#### [What to produce]
Your answer must consist of exactly the lines below, starting with the line with "futur, Rabelais évoque" and going on through the line with "Tuscan et Hespaignol, disparties", and nothing else.

Collected data
□ □ □ □ □

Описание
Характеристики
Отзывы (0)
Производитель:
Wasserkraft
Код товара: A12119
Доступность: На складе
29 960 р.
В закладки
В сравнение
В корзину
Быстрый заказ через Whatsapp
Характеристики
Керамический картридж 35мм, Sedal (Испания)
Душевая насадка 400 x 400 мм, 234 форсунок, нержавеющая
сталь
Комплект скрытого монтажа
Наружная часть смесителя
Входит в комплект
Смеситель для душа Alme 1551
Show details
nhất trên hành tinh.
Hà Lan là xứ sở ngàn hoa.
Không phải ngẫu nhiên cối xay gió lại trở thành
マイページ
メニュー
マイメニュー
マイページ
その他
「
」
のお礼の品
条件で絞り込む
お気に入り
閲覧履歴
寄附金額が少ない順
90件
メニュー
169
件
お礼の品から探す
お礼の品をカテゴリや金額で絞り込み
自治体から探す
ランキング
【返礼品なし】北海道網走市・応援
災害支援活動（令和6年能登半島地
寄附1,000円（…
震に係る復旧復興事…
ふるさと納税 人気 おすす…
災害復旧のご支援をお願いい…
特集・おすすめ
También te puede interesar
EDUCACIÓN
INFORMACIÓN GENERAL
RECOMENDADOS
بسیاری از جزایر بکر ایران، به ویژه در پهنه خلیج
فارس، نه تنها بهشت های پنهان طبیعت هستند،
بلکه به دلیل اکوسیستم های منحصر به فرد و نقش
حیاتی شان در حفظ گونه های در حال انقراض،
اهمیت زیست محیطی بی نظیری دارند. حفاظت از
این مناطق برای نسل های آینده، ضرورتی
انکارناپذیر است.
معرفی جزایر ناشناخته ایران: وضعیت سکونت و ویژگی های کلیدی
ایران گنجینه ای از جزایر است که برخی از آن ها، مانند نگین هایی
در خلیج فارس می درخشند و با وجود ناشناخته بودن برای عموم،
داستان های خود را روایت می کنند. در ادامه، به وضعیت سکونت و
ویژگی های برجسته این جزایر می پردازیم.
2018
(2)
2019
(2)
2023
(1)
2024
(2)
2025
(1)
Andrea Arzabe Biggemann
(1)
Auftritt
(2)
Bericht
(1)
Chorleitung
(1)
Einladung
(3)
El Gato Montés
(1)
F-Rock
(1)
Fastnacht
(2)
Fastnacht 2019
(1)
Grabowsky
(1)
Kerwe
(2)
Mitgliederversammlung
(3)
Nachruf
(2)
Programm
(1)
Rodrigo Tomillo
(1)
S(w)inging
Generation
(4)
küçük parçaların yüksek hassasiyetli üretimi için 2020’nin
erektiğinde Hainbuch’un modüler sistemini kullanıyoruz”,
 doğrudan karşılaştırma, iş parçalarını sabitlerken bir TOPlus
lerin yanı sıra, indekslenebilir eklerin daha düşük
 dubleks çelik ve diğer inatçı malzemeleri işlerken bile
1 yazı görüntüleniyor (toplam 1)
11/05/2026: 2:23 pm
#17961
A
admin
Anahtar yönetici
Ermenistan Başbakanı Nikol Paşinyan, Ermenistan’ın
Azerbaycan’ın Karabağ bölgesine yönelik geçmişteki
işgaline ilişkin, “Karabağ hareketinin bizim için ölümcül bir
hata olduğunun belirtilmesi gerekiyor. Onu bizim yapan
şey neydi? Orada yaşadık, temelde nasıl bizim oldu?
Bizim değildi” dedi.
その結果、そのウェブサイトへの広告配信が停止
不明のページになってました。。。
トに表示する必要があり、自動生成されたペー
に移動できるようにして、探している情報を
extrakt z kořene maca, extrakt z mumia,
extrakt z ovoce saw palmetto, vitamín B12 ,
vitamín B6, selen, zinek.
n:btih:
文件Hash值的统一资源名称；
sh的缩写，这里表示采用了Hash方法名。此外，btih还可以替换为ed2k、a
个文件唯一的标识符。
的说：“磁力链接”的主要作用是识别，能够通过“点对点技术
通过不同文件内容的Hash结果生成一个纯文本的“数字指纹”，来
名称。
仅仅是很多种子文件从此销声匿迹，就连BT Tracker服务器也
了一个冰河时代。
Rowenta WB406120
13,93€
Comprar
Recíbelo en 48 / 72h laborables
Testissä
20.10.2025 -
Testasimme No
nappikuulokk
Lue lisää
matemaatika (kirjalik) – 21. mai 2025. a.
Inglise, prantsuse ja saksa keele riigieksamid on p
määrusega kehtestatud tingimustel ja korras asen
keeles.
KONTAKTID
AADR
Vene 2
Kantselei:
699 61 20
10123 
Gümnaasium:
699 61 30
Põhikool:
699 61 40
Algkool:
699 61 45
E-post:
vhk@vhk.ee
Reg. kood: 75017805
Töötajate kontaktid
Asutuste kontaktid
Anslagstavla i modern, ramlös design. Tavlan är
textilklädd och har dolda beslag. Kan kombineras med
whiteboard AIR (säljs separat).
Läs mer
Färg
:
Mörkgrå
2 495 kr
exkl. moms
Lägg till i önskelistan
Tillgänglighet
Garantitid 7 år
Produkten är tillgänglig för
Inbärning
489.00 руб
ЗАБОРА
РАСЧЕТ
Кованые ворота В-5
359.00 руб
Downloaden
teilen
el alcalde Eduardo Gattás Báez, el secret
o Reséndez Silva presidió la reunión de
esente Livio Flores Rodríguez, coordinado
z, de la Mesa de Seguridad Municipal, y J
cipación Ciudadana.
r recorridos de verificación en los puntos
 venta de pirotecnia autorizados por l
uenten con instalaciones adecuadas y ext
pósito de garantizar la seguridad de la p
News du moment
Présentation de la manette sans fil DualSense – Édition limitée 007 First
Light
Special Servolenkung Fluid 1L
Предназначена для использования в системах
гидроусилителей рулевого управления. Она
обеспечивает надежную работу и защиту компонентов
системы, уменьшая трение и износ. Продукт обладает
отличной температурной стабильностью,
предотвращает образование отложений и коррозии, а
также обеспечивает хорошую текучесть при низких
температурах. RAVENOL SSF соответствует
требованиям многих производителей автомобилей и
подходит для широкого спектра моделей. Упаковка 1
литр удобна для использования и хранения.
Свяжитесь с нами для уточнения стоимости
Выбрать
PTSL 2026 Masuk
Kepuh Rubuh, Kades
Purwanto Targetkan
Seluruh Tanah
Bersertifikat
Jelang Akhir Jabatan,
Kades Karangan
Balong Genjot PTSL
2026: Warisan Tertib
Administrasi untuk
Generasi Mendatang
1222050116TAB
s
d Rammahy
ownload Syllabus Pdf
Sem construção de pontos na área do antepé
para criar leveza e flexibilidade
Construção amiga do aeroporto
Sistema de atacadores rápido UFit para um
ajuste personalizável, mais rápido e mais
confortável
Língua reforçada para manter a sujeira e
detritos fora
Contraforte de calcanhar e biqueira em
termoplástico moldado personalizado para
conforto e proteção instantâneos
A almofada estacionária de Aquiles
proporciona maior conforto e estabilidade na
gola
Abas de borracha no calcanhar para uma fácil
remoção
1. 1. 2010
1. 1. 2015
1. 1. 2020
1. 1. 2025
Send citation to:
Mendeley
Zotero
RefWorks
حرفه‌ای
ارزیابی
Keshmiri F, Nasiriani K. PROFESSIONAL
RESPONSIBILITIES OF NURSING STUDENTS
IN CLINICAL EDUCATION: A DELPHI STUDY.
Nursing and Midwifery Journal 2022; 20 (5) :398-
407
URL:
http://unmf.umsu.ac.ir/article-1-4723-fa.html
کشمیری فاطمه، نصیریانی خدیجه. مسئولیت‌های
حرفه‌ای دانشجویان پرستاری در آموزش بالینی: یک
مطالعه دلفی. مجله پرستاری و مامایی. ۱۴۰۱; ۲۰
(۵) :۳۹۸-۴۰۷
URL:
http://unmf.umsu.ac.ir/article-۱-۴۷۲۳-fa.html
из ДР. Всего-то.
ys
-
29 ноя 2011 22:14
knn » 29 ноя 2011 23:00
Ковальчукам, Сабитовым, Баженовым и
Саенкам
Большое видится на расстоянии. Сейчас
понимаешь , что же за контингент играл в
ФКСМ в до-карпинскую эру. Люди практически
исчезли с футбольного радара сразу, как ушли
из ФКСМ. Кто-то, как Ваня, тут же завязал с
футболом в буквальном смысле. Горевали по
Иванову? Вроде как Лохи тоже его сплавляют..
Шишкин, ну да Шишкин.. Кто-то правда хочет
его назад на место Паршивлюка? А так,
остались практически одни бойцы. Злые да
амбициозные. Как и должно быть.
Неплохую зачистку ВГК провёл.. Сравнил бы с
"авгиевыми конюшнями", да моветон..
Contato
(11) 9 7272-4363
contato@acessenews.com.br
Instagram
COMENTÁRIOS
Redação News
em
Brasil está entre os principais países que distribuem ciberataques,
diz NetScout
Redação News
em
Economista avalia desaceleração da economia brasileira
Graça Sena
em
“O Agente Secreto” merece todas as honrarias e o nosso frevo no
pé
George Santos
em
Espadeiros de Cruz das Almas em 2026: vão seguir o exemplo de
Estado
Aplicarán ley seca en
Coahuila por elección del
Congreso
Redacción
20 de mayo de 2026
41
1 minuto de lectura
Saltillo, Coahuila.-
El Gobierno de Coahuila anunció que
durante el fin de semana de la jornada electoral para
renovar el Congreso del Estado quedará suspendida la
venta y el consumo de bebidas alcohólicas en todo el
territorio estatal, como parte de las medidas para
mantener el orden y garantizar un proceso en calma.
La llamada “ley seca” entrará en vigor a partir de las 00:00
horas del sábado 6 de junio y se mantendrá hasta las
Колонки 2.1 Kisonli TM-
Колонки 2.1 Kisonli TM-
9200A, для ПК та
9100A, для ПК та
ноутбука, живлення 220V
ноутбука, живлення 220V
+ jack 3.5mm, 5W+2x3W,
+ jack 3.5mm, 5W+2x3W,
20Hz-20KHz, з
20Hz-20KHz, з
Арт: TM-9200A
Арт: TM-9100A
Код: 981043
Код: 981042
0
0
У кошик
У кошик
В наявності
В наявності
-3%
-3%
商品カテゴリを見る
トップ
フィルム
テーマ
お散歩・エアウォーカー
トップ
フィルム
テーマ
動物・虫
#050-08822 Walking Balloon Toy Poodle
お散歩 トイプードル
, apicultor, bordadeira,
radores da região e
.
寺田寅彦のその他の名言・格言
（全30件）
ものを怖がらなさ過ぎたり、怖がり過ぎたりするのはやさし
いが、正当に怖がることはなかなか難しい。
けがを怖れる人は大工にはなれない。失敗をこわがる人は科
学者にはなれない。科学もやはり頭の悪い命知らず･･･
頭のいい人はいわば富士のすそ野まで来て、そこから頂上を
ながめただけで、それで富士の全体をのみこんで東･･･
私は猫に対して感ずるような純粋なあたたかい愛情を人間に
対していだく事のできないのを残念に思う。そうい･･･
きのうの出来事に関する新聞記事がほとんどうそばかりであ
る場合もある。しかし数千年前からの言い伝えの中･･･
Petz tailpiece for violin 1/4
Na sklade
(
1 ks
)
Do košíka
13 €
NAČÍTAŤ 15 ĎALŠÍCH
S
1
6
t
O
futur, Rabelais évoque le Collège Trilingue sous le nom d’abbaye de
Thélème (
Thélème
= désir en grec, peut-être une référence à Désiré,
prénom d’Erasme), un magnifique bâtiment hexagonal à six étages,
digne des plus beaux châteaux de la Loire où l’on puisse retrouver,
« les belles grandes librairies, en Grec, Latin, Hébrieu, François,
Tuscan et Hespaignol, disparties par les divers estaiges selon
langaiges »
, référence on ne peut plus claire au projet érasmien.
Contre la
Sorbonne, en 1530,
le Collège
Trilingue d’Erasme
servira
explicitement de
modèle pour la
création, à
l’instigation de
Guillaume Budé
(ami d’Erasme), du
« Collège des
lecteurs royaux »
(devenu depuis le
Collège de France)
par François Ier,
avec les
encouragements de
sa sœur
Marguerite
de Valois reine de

□ □ □ □ □

#### [Task answer]
futur, Rabelais évoque le Collège Trilingue sous le nom d’abbaye de
Thélème (
Thélème
= désir en grec, peut-être une référence à Désiré,
prénom d’Erasme), un magnifique bâtiment hexagonal à six étages,
digne des plus beaux châteaux de la Loire où l’on puisse retrouver,
« les belles grandes librairies, en Grec, Latin, Hébrieu, François,
Tuscan et Hespaignol, disparties par les divers estaiges selon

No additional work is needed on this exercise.